L’Italia e l'Artico: geopolitica, ricerca e la nuova strategia nazionale

L’Artico è il barometro del cambiamento climatico globale e, sempre più, un crocevia fondamentale per la geopolitica internazionale, le rotte commerciali e la sicurezza energetica. Sebbene l’Italia non sia geograficamente un paese artico, la sua presenza nella regione, consolidata da oltre un secolo di esplorazioni e impegno scientifico, la rende un attore di primo piano nel "Grande Nord".
Una vocazione storica: dai dirigibili alla Stazione Dirigibile Italia
Il legame tra l'Italia e l’Artico ha radici profonde, che risalgono alla fine del XIX secolo. Dalla spedizione del Duca degli Abruzzi nel 1899 alle imprese leggendarie di Umberto Nobile con i dirigibili Norge (1926) e Italia (1928), il nostro Paese ha scritto pagine indelebili nella storia dell'esplorazione polare.
Questa eredità non è rimasta confinata ai libri di storia. Oggi, l'Italia è una presenza stabile e riconosciuta grazie all'eccellenza scientifica. Come ricorda la Farnesina, la base "Dirigibile Italia" del CNR a Ny-Ålesund (Isole Svalbard) rappresenta un avamposto d'eccellenza per la ricerca sui cambiamenti climatici e l'ambiente atmosferico. La nostra comunità scientifica contribuisce in modo determinante alla comprensione delle dinamiche che, dall'Artico, influenzano il clima dell'intero Mediterraneo.
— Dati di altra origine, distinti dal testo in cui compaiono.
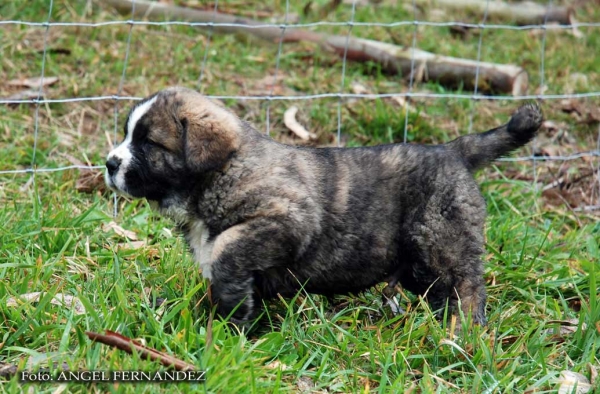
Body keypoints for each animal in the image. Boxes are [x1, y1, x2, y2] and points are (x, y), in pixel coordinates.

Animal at [106, 87, 544, 326]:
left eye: (148, 143)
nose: (109, 163)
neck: (221, 171)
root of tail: (453, 151)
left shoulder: (286, 218)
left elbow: (227, 252)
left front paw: (231, 323)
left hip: (442, 240)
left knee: (466, 289)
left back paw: (461, 335)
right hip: (418, 262)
Il ruolo politico ed economico: l'Italia nel Consiglio Artico
Il salto di qualità diplomatico è avvenuto nel 2013, quando l'Italia è stata ammessa come Stato Osservatore del Consiglio Artico, il principale foro di cooperazione intergovernativa della regione. Questo riconoscimento certifica il valore strategico del nostro Paese, che si impegna attivamente nei gruppi di lavoro per lo sviluppo sostenibile, la tutela della biodiversità e la protezione delle popolazioni indigene.
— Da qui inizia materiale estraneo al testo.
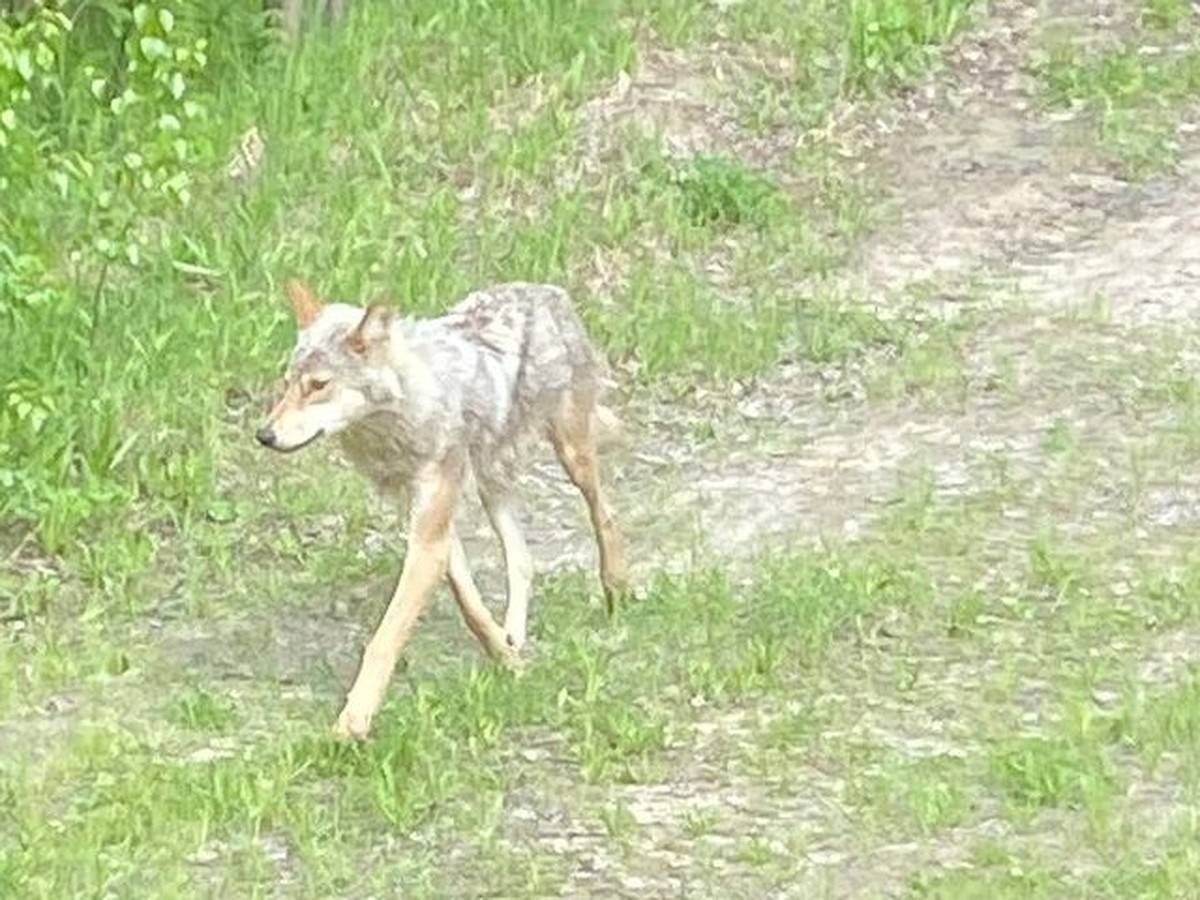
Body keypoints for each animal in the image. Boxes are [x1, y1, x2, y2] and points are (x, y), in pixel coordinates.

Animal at [258, 280, 633, 739]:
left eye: (317, 385)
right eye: (288, 383)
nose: (264, 434)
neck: (404, 417)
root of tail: (546, 290)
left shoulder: (429, 535)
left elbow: (385, 638)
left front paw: (354, 721)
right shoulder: (430, 524)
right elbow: (470, 604)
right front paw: (506, 657)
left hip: (571, 456)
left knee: (605, 511)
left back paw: (616, 587)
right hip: (492, 484)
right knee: (523, 559)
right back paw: (515, 633)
Ma l'Artico è anche economia. Grandi player nazionali come Eni, Leonardo, Fincantieri ed e-Geos sono attivi nella regione, portando know-how tecnologico nell'esplorazione energetica sostenibile, nella sicurezza marittima e nell'osservazione satellitare.
Un ponte verso il Canada
Per il Centro Studi Italia-Canada, l'Artico rappresenta una frontiera di dialogo privilegiata e oggetto di costante interesse. Fin dalla sua fondazione, il Centro ha dedicato ampio spazio alle dinamiche della regione, come testimoniano gli approfondimenti pubblicati nel corso degli anni.
Tra i contributi più recenti, segnaliamo l'articolo “L’evoluzione delle politiche artiche canadesi” del 2025 e il contributo del Direttore Paolo Quattrocchi per il volume dell’Osservatorio di Intelligence sull’Artico dal titolo “l’Artico canadese: scenari, rischi, opportunità”.
Il Canada, nazione artica per eccellenza, condivide con l'Italia la visione di un Nord stabile, pacifico e orientato alla ricerca. Le nuove rotte e le sfide ambientali rendono la cooperazione tra i due Paesi in quest'area più necessaria che mai.
La Nuova Strategia Italiana per l’Artico: il Direttore Quattrocchi alla Farnesina
È in questo scenario di rinnovata centralità geopolitica che il Ministero degli Affari Esteri e della Cooperazione Internazionale si appresta a ridefinire le linee guida per i prossimi anni.
Proprio in queste ore si apre il sipario sulla presentazione della nuova strategia italiana per l’Artico, un documento programmatico fondamentale che guiderà l'azione del nostro Paese verso l'orizzonte 2026 e oltre. Si tratta di un'iniziativa di alto profilo istituzionale, volta a ribadire l'interesse nazionale verso una regione che sarà determinante per gli equilibri futuri.
In occasione di questo cruciale passaggio, il Direttore del Centro Studi Italia-Canada, Paolo Quattrocchi, è stato invitato a partecipare alla presentazione.
L'invito, rivolto a una ristretta cerchia di esperti e stakeholder di alto livello, è un riconoscimento significativo non solo per il Centro Studi, ma anche per il ruolo ricoperto dall'Avv. Quattrocchi quale membro dell'Osservatorio di Intelligence sull’Artico. La sua presenza testimonia la stima di cui gode il Centro presso le istituzioni e conferma l'importanza di un approccio multidisciplinare, che unisca diplomazia, intelligence e analisi accademica, per navigare le complesse acque del Grande Nord.